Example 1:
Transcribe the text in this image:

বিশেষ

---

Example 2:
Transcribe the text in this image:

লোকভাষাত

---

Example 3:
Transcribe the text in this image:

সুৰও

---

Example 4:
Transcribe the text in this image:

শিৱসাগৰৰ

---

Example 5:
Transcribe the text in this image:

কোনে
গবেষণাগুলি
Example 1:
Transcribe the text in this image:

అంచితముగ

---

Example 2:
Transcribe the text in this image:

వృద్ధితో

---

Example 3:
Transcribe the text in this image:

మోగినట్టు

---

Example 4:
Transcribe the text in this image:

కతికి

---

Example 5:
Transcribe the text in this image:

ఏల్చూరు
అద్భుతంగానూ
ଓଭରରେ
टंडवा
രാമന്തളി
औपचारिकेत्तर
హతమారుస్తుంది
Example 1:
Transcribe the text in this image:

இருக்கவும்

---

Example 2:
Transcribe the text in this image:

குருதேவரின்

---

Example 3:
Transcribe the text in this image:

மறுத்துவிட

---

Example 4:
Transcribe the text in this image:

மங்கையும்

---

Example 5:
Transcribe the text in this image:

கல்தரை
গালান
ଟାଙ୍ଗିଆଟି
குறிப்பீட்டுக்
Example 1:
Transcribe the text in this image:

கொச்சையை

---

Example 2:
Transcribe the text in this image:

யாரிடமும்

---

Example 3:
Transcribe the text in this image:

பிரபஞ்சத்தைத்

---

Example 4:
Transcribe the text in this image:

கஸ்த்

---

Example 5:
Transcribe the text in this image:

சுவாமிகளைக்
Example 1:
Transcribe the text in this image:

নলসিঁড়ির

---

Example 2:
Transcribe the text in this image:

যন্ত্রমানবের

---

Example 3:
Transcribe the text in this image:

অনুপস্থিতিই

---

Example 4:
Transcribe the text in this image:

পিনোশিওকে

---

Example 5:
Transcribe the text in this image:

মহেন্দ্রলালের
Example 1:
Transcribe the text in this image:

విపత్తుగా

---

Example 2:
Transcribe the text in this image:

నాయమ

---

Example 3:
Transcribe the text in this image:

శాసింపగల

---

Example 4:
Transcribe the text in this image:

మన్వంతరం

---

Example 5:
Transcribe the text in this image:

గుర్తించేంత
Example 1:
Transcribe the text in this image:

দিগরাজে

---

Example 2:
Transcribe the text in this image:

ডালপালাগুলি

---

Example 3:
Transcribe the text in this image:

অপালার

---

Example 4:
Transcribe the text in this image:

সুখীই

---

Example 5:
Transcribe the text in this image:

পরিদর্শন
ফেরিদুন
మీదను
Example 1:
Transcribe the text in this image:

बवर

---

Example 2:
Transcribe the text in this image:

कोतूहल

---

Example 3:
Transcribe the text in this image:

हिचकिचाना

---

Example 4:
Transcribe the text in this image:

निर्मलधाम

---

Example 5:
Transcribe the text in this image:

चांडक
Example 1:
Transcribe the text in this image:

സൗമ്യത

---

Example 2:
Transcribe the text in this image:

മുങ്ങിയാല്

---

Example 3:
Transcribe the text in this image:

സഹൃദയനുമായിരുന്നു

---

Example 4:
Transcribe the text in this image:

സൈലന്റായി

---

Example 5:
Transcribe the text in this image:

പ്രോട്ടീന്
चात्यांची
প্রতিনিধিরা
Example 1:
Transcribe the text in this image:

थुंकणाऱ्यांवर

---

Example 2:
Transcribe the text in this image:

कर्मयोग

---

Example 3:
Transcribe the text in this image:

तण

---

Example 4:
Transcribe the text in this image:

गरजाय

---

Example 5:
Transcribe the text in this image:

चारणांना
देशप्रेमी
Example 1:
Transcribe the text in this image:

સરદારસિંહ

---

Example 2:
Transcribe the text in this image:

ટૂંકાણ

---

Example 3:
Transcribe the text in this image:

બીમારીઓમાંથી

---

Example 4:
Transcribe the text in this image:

== == ==

» TASK INSTRUCTIONS
Please repeat the material above word for word.

» RESULT OF THE TASK
Example 1:
Transcribe the text in this image:

বিশেষ

---

Example 2:
Transcribe the text in this image:

লোকভাষাত

---

Example 3:
Transcribe the text in this image:

সুৰও

---

Example 4:
Transcribe the text in this image:

শিৱসাগৰৰ

---

Example 5:
Transcribe the text in this image:

কোনে
গবেষণাগুলি
Example 1:
Transcribe the text in this image:

అంచితముగ

---

Example 2:
Transcribe the text in this image:

వృద్ధితో

---

Example 3:
Transcribe the text in this image:

మోగినట్టు

---

Example 4:
Transcribe the text in this image:

కతికి

---

Example 5:
Transcribe the text in this image:

ఏల్చూరు
అద్భుతంగానూ
ଓଭରରେ
टंडवा
രാമന്തളി
औपचारिकेत्तर
హతమారుస్తుంది
Example 1:
Transcribe the text in this image:

இருக்கவும்

---

Example 2:
Transcribe the text in this image:

குருதேவரின்

---

Example 3:
Transcribe the text in this image:

மறுத்துவிட

---

Example 4:
Transcribe the text in this image:

மங்கையும்

---

Example 5:
Transcribe the text in this image:

கல்தரை
গালান
ଟାଙ୍ଗିଆଟି
குறிப்பீட்டுக்
Example 1:
Transcribe the text in this image:

கொச்சையை

---

Example 2:
Transcribe the text in this image:

யாரிடமும்

---

Example 3:
Transcribe the text in this image:

பிரபஞ்சத்தைத்

---

Example 4:
Transcribe the text in this image:

கஸ்த்

---

Example 5:
Transcribe the text in this image:

சுவாமிகளைக்
Example 1:
Transcribe the text in this image:

নলসিঁড়ির

---

Example 2:
Transcribe the text in this image:

যন্ত্রমানবের

---

Example 3:
Transcribe the text in this image:

অনুপস্থিতিই

---

Example 4:
Transcribe the text in this image:

পিনোশিওকে

---

Example 5:
Transcribe the text in this image:

মহেন্দ্রলালের
Example 1:
Transcribe the text in this image:

విపత్తుగా

---

Example 2:
Transcribe the text in this image:

నాయమ

---

Example 3:
Transcribe the text in this image:

శాసింపగల

---

Example 4:
Transcribe the text in this image:

మన్వంతరం

---

Example 5:
Transcribe the text in this image:

గుర్తించేంత
Example 1:
Transcribe the text in this image:

দিগরাজে

---

Example 2:
Transcribe the text in this image:

ডালপালাগুলি

---

Example 3:
Transcribe the text in this image:

অপালার

---

Example 4:
Transcribe the text in this image:

সুখীই

---

Example 5:
Transcribe the text in this image:

পরিদর্শন
ফেরিদুন
మీదను
Example 1:
Transcribe the text in this image:

बवर

---

Example 2:
Transcribe the text in this image:

कोतूहल

---

Example 3:
Transcribe the text in this image:

हिचकिचाना

---

Example 4:
Transcribe the text in this image:

निर्मलधाम

---

Example 5:
Transcribe the text in this image:

चांडक
Example 1:
Transcribe the text in this image:

സൗമ്യത

---

Example 2:
Transcribe the text in this image:

മുങ്ങിയാല്

---

Example 3:
Transcribe the text in this image:

സഹൃദയനുമായിരുന്നു

---

Example 4:
Transcribe the text in this image:

സൈലന്റായി

---

Example 5:
Transcribe the text in this image:

പ്രോട്ടീന്
चात्यांची
প্রতিনিধিরা
Example 1:
Transcribe the text in this image:

थुंकणाऱ्यांवर

---

Example 2:
Transcribe the text in this image:

कर्मयोग

---

Example 3:
Transcribe the text in this image:

तण

---

Example 4:
Transcribe the text in this image:

गरजाय

---

Example 5:
Transcribe the text in this image:

चारणांना
देशप्रेमी
Example 1:
Transcribe the text in this image:

સરદારસિંહ

---

Example 2:
Transcribe the text in this image:

ટૂંકાણ

---

Example 3:
Transcribe the text in this image:

બીમારીઓમાંથી

---

Example 4:
Transcribe the text in this image:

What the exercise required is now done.